751

Case No. 10,547.

In re OPELOUSA & G. W. R. CO. et al.

[3 N. B. R. (Quarto) 31.]1

District Court, D. Louisiana.

1869.

BANKRUPTCY—RAILROAD CORPORATIONS.

At law.

(We have waited some time to ascertain the result of an endeavor to obtain a more detailed and authentic report of the opinion of Judge DURELL in this case. We understand that it was, like most of the opinions delivered by that learned judge, an oral one, and has not been written out. The points given below are believed to be substantially correct, and are laid before our readers with these remarks.—Ed.)

DURELL, District Judge, rendered an elaborate opinion, taking up the various points involved in the case seriatim, and discussing them at length. He decided, first, that railroad corporations, from their character as branches of the great system of internal improvements did not, in his opinion, come within the regime of the bankrupt law, and spoke in the most eloquent terms of these great national highways of commerce.

Judge DURELL also decided that, were the road subject to be placed in bankruptcy, it had not committed an act which could place it there. The judge cited at length the act creating the corporation, and a supplemental act touching the same, showing that special provisions were made in them for the manner of placing the road in insolvency, when it could be shown by its creditors that it was insolvent, the president and directors to act as commissioners in such an event to wind up the business of the corporation.

The judge refuted the idea that, because the bonds of the road were at a mere nominal value, the road could be considered insolvent, and cited instances where commercial paper was sold on the market at a very depreciated rate, and still the maker could not be considered by any means a bankrupt.
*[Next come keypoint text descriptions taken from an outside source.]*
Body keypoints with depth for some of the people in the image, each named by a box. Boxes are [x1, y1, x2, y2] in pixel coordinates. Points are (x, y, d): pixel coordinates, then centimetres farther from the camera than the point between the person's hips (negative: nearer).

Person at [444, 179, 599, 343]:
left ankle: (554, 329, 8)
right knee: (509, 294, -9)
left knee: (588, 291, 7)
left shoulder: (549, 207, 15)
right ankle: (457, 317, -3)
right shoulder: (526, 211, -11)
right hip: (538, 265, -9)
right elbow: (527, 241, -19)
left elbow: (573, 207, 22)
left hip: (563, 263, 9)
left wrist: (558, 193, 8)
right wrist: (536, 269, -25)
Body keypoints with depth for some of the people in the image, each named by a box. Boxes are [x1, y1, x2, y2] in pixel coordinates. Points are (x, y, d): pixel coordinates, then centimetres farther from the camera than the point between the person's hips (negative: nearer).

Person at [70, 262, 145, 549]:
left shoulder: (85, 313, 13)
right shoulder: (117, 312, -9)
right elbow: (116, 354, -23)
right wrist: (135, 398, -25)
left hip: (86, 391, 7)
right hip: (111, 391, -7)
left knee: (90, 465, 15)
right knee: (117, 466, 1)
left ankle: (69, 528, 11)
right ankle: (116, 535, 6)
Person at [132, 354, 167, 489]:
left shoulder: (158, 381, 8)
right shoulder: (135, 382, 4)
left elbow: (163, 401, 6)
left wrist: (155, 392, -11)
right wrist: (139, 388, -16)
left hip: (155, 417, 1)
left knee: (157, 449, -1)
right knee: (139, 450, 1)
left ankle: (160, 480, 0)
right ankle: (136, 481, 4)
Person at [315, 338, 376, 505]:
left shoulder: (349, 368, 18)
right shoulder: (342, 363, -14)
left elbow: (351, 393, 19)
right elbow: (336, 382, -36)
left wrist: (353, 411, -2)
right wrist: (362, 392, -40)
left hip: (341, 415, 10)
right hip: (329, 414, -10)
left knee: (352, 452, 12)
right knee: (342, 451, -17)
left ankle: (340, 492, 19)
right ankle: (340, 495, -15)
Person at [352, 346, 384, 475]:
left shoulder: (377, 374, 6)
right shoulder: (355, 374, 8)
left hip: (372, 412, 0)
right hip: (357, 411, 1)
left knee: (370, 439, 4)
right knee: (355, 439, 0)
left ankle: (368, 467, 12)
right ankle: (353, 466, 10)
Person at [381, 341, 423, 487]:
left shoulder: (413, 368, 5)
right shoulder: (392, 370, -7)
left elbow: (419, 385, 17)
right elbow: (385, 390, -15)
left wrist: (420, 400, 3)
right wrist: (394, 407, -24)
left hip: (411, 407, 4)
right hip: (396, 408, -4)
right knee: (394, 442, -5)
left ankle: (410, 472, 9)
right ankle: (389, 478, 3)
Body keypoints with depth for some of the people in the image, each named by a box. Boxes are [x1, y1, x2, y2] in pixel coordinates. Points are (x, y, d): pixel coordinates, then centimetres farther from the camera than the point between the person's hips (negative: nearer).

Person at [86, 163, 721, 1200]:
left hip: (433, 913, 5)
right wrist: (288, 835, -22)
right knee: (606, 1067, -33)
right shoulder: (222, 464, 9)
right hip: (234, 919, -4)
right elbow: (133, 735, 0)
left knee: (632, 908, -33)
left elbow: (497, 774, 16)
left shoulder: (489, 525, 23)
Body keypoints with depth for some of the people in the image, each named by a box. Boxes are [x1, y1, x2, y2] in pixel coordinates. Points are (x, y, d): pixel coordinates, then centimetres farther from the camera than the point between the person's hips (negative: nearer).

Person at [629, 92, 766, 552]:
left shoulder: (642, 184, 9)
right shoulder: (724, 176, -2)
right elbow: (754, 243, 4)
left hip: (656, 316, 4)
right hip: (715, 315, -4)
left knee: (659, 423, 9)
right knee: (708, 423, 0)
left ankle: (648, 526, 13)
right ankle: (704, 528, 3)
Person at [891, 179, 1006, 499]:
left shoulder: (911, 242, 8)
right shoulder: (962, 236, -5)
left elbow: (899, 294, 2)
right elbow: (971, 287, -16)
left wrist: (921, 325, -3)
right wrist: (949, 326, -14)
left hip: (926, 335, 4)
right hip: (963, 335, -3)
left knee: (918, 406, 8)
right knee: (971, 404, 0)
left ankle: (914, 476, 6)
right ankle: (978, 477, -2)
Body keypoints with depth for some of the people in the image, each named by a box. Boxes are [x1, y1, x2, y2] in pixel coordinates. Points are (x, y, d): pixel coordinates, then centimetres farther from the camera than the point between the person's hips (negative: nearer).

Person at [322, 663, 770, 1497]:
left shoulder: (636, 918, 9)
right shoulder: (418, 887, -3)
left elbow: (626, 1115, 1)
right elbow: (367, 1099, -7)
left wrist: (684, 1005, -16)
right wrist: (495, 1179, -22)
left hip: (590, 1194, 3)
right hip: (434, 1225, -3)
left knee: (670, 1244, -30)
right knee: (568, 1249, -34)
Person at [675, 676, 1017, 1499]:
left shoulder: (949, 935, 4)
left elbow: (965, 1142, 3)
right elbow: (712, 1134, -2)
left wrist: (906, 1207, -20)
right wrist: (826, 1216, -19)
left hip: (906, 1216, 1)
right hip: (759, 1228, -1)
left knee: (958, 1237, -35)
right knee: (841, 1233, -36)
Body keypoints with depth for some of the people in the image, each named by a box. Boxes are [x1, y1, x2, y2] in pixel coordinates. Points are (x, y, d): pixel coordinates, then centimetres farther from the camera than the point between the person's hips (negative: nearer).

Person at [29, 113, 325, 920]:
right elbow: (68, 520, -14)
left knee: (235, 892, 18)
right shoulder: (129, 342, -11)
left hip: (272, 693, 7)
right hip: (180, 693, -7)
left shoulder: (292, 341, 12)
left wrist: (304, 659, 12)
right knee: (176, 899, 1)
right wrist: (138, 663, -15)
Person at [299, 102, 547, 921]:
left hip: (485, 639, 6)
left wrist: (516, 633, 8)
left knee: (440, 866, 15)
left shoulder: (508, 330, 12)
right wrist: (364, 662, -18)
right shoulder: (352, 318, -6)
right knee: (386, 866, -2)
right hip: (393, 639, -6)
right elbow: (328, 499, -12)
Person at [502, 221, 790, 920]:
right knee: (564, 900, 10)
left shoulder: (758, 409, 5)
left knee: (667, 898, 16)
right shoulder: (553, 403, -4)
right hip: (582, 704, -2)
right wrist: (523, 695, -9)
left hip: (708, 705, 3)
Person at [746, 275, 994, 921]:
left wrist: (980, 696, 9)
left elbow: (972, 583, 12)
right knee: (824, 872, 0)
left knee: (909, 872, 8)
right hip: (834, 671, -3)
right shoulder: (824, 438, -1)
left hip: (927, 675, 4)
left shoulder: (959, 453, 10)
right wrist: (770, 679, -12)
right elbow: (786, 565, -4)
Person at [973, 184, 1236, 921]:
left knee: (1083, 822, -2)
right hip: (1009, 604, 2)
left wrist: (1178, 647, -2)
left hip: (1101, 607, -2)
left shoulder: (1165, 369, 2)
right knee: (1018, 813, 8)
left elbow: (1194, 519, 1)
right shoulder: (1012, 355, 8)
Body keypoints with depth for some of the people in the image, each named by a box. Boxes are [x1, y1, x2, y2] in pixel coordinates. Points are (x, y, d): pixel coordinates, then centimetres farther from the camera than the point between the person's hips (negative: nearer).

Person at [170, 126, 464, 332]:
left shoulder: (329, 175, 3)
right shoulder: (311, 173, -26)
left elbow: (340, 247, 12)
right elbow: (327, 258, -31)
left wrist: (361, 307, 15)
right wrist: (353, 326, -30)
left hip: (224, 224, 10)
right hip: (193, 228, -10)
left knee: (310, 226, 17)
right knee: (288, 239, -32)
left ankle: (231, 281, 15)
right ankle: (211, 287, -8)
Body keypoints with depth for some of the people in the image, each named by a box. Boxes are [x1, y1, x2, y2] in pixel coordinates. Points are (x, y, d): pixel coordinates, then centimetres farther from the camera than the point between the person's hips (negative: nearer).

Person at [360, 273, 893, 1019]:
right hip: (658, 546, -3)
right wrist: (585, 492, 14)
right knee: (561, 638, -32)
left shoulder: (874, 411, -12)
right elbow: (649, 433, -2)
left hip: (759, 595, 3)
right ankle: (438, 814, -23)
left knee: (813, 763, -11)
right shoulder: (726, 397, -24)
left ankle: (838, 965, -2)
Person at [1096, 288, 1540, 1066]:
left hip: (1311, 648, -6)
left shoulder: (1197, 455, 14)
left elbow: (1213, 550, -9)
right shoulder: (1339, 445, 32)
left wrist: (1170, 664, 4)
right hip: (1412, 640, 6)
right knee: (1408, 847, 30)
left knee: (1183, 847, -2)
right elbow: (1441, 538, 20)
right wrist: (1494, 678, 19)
The tender in open court to pay the coupons sued upon, the court considered an error of counsel, for which the company was not to be held responsible.

In making a resume of the assets and liabilities of the road, the judge was of opinion that the road was able to meet all demands made upon it, though he did not consider that the corporation had been managed in a very successful manner.

THE COURT held that bonds and coupons of a railroad were not commercial paper within the meaning of the bankruptcy act [of 1867 (14 Stat. 517)] and that the paying of coupons of interest after suit was brought or threatened upon the same, was not a preferring of one creditor over another.